Body of water in Palmer Land, Antarctica

George VI Sound or Canal Jorge VI or Canal Presidente Sarmiento or Canal Seaver or King George VI Sound or King George the Sixth Sound is a major bay/fault depression, 300 miles (483 km) long and mainly covered by a permanent ice shelf. It is in the shape of the letter J without any upper bar. It lines the east and south shores of Alexander Island, separating it from the vestigial, quite small, Wordie Ice Shelf and Palmer Land (the south-west of the Antarctic Peninsula) and the north-facing "English Coast". A quite central point of it is .

Various lakes adjoin; these receive large amounts of melt ice from the George VI Ice Shelf. These include Hodgson, Moutonee and Ablation Lakes.
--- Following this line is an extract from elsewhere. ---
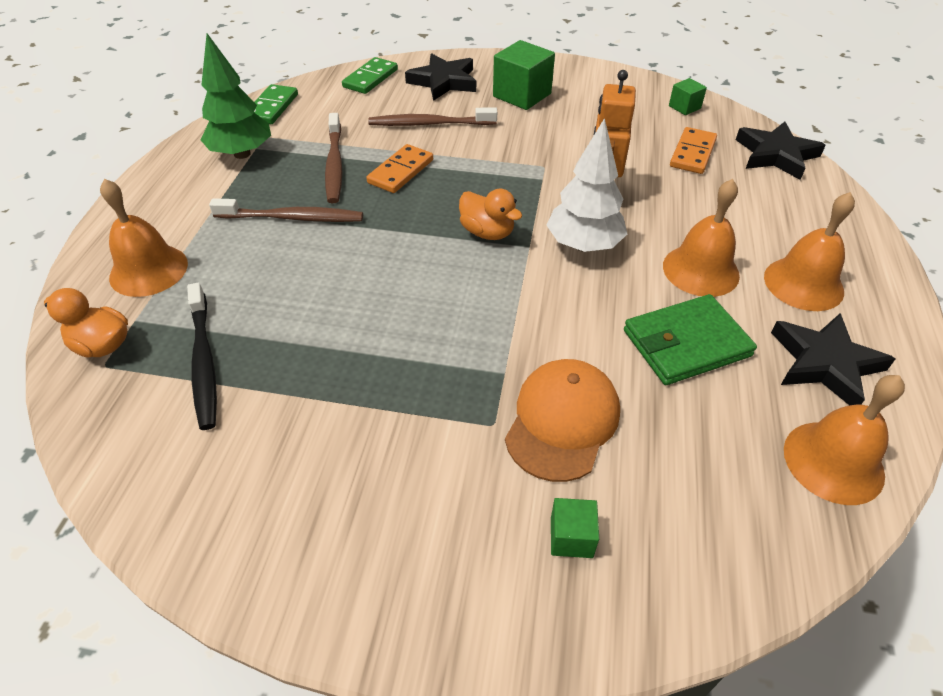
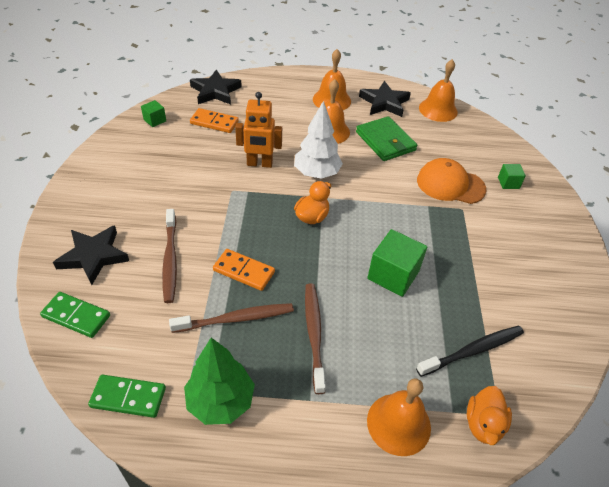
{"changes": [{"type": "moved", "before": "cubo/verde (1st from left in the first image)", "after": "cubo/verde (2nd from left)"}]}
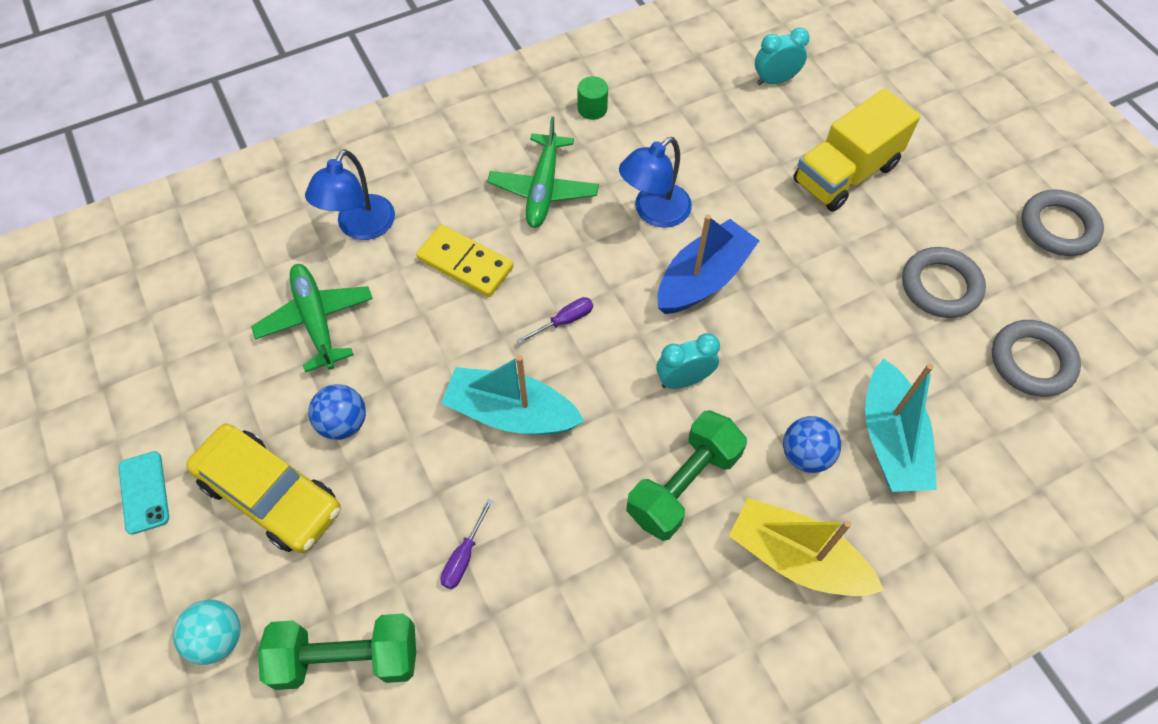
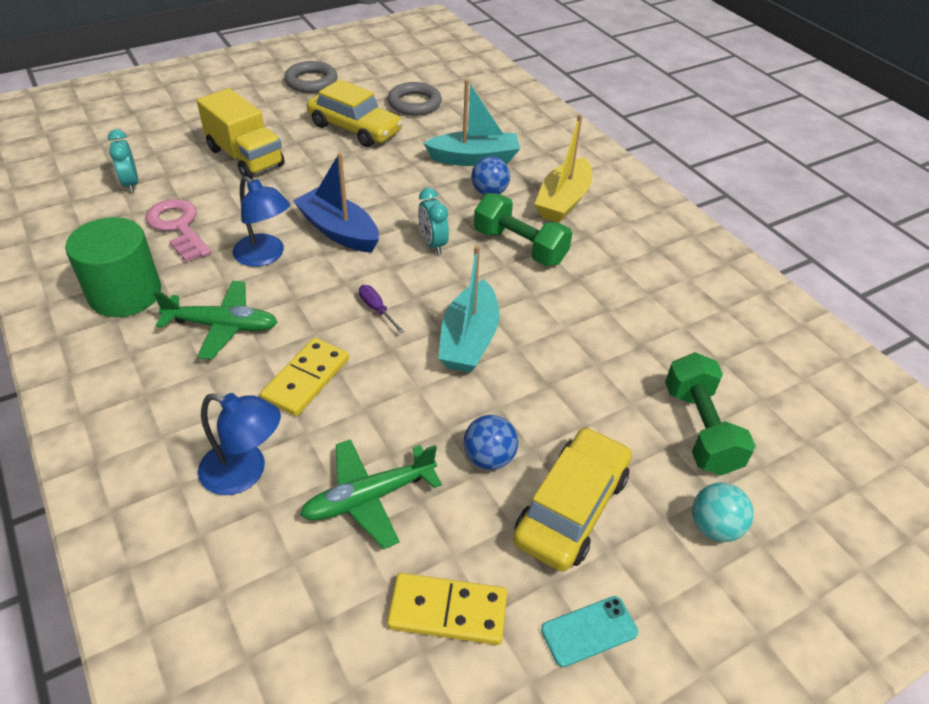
{"changes": [{"type": "resized", "before": "cilindro/verde", "scale": 2.31}, {"type": "replaced", "before": "anillo/gris (1st from left)", "after": "coche/amarillo (1st from left)"}, {"type": "removed", "before": "destornillador/morado (1st from left)"}, {"type": "added", "after": "llave/rosa"}, {"type": "added", "after": "ficha de dominó/amarillo (2nd from left)"}]}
Several glaciers flow eastward into the sound from the east interior of Alexander Island, the vast majority of these glaciers are south of Planet Heights, where all of these glaciers are named after moons, satellites and planets of the Solar System in the same vein as the Heights, named by the United Kingdom Antarctic Place-Names Committee (UK-APC) in 1977.

The sound is largely covered by the George VI Ice Shelf. Ice varies from about 15 miles (24 km) to more than 40 miles (64 km) wide. George VI Sound was discovered by Lincoln Ellsworth who flew over it in 1935. The sound was explored by the British Graham Land Expedition (BGLE) in 1936-37 and by the United States Antarctic Service (USAS) in 1940. The sound was named by John Riddoch Rymill, leader of the BGLE, for George VI, King of the United Kingdom and last Emperor of India.

The McLaughlin Cliffs overlook George VI Sound between Armstrong Glacier and Conchie Glacier.